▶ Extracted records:

----------

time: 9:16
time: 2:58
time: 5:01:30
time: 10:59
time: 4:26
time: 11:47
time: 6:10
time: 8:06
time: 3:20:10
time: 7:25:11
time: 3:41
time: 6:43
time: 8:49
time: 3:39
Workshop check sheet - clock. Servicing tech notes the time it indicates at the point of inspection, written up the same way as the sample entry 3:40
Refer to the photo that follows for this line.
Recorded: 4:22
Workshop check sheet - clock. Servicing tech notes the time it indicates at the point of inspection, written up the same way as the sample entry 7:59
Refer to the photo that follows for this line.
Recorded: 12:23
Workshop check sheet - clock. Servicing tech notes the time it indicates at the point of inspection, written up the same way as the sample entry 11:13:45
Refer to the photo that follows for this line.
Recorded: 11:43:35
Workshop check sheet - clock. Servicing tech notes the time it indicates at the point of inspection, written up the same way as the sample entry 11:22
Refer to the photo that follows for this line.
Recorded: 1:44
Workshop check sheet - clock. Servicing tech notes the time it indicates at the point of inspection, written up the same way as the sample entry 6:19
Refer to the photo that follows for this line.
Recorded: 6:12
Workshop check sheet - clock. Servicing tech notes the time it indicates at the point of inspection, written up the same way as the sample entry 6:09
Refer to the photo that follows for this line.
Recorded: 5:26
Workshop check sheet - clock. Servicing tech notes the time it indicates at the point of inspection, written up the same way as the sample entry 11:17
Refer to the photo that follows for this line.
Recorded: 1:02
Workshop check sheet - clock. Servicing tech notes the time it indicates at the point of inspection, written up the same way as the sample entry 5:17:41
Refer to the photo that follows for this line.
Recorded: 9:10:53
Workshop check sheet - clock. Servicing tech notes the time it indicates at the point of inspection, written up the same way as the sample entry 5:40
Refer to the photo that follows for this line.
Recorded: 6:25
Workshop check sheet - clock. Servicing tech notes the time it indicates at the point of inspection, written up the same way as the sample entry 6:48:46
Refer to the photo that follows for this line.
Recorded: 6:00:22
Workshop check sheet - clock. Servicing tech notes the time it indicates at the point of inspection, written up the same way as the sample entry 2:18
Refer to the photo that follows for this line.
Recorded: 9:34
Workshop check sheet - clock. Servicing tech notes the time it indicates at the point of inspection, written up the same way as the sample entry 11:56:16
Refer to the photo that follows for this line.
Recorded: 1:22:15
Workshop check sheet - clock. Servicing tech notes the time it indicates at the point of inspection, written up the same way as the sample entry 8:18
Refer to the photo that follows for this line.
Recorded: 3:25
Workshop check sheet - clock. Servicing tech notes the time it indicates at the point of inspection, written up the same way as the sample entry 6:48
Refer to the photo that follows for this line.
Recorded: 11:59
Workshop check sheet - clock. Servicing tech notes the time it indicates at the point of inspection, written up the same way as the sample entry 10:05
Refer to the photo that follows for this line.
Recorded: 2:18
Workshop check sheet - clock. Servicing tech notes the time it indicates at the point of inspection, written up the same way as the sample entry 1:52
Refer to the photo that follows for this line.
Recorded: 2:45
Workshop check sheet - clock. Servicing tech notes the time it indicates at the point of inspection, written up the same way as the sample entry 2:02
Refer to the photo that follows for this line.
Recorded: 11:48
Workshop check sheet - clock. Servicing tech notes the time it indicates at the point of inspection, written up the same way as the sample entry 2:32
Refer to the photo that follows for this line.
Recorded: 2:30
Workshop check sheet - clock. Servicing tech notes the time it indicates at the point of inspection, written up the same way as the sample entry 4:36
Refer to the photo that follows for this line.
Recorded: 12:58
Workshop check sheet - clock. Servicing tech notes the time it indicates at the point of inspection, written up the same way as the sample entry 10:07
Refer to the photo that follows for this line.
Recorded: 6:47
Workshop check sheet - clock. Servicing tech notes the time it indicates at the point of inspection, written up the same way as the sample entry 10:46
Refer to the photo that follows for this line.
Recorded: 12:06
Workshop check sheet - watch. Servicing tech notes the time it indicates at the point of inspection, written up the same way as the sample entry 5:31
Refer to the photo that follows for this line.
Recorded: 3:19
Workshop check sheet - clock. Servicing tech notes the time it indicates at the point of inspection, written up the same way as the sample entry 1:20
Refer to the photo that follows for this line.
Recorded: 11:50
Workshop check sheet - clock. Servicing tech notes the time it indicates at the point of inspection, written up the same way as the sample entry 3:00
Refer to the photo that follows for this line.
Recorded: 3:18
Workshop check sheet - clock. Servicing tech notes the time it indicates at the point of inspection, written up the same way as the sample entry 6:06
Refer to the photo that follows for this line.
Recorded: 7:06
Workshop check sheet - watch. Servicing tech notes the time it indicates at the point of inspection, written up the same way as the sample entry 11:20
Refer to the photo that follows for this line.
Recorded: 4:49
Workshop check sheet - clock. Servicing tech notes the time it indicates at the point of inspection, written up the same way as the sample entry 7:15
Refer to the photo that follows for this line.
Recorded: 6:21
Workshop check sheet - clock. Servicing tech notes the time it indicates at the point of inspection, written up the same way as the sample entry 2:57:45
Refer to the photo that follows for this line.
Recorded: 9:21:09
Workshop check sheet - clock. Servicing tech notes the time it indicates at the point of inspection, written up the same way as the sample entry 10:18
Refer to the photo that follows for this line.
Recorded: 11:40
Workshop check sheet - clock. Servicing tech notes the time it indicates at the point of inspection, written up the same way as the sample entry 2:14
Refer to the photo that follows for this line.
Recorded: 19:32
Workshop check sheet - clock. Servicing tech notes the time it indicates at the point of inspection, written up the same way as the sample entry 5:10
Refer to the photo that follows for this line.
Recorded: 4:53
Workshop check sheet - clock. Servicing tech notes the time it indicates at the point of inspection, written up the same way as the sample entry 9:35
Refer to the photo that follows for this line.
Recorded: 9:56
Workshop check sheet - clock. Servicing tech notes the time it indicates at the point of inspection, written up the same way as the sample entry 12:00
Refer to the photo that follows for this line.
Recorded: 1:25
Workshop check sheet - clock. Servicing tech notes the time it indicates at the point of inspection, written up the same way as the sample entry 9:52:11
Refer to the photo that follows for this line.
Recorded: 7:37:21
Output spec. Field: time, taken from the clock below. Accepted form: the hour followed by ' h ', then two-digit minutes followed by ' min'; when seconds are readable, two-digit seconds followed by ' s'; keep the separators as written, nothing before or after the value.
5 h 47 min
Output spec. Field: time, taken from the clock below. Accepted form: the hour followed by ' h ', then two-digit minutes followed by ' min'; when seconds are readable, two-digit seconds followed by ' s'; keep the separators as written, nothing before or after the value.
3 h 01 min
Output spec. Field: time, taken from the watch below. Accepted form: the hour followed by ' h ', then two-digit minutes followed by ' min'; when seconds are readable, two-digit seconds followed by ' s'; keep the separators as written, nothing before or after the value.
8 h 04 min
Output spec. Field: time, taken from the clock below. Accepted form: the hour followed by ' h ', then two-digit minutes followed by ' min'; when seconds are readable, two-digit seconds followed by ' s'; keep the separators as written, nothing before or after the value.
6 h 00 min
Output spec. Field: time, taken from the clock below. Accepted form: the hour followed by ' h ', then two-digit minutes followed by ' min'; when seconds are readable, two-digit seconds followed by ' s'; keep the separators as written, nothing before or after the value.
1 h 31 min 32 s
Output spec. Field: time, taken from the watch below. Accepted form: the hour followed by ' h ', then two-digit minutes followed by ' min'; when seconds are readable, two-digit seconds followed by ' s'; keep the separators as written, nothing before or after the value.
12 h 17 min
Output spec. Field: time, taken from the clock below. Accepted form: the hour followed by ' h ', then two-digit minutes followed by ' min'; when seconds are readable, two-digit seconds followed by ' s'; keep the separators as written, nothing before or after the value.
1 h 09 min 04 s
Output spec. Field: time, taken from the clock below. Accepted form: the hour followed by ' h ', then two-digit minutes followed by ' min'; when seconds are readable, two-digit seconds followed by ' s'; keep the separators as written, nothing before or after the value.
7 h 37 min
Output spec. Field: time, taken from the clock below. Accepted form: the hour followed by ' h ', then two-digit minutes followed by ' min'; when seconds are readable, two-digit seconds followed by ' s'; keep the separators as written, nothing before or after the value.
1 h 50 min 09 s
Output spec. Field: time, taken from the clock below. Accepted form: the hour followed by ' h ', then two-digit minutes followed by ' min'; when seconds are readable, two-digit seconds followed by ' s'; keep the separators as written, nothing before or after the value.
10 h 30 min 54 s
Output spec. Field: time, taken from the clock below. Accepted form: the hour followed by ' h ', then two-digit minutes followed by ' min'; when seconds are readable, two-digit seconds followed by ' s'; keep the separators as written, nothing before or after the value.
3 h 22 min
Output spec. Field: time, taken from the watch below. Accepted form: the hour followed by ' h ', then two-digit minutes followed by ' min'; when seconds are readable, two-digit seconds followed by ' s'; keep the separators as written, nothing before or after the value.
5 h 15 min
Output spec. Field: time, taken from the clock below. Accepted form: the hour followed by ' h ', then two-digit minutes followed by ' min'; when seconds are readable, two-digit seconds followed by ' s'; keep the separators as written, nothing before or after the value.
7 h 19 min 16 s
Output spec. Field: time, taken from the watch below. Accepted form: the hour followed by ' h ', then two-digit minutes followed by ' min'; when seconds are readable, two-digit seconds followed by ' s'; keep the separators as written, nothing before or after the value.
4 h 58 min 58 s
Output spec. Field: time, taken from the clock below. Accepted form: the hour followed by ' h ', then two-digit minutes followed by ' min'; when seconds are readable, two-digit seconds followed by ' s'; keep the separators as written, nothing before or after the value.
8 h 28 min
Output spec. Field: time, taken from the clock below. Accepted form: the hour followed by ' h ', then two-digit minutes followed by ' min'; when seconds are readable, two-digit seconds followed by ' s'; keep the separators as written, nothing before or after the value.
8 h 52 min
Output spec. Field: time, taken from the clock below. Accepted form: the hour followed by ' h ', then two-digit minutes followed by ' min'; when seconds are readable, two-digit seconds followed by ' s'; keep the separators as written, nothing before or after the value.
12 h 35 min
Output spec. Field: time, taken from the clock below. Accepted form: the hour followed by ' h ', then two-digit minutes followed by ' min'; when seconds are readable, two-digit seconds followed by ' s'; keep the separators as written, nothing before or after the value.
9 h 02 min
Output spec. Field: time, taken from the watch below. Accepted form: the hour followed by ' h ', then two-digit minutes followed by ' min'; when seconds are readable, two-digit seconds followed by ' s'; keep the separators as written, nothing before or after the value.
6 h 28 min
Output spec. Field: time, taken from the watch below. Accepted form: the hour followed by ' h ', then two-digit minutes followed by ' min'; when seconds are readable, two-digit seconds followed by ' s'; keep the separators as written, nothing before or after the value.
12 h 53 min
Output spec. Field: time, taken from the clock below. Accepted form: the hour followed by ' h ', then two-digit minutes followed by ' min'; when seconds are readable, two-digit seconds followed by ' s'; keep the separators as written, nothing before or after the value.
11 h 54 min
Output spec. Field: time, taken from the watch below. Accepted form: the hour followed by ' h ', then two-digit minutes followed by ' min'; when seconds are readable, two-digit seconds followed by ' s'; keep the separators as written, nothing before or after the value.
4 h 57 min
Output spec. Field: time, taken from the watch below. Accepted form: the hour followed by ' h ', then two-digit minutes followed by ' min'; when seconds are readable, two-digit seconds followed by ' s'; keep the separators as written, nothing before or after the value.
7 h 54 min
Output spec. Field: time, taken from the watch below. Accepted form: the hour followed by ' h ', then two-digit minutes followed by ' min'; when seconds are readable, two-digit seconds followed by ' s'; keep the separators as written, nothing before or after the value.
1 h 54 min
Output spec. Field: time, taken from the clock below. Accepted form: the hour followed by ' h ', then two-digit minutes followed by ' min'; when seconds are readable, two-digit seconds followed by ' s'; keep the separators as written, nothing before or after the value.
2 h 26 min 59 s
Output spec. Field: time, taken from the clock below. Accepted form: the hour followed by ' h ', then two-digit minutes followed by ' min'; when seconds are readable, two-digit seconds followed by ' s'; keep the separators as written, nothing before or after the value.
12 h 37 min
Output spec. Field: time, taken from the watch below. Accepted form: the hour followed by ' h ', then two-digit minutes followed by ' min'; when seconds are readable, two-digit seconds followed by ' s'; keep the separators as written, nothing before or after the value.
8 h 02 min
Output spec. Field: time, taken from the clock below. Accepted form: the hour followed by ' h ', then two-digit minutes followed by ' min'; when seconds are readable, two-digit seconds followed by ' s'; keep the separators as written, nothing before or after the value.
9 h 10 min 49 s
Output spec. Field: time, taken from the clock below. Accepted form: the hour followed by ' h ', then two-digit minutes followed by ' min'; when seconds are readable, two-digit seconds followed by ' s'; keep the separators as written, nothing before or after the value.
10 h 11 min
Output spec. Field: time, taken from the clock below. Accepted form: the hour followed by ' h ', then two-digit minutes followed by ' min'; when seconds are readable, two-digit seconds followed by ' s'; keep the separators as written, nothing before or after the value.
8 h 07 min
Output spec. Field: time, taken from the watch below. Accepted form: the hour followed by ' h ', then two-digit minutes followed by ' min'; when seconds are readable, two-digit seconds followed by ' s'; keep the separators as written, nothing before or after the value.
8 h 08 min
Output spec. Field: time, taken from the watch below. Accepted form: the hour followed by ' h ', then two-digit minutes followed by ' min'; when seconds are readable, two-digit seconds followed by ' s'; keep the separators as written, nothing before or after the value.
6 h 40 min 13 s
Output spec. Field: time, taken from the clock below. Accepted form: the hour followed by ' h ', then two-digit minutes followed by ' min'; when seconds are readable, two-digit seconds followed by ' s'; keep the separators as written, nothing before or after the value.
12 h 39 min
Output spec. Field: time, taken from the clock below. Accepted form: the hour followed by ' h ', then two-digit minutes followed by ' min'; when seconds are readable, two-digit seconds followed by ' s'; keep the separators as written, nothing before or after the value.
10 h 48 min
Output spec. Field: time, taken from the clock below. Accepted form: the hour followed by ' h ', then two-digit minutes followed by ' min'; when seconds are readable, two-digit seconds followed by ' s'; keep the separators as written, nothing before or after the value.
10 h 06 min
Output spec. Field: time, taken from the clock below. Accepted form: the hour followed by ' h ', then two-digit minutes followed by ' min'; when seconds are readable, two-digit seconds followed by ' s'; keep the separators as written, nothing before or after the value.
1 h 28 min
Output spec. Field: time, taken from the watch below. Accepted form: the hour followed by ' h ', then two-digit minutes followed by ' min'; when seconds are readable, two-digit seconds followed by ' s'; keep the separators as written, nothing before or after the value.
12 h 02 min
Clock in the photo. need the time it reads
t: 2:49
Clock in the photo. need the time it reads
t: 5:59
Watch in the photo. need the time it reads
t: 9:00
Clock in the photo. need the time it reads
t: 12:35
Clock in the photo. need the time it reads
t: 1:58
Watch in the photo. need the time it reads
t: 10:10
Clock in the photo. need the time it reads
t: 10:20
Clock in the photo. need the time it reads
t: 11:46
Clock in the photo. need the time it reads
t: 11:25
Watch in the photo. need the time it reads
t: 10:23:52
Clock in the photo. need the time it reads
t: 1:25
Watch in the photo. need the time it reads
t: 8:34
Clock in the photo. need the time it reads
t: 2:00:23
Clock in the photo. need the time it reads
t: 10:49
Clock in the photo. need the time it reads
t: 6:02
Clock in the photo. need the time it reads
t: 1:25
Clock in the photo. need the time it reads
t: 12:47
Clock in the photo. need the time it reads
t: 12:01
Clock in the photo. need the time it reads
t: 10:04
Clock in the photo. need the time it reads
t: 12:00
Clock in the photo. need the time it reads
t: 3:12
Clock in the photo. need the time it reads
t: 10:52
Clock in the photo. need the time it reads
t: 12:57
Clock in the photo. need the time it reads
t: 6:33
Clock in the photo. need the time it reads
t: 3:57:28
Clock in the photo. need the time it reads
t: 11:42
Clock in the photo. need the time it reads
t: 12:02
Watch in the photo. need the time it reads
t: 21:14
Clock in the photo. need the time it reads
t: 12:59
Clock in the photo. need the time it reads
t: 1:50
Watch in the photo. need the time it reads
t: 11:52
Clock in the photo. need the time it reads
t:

----------

Convert the material into a numbered list, from the line containing "sample entry 2:02" through the line containing "Recorded: 11:48", and leave out any blank lines.

▶ SOLUTION:
1. Workshop check sheet - clock. Servicing tech notes the time it indicates at the point of inspection, written up the same way as the sample entry 2:02
2. Refer to the photo that follows for this line.
3. Recorded: 11:48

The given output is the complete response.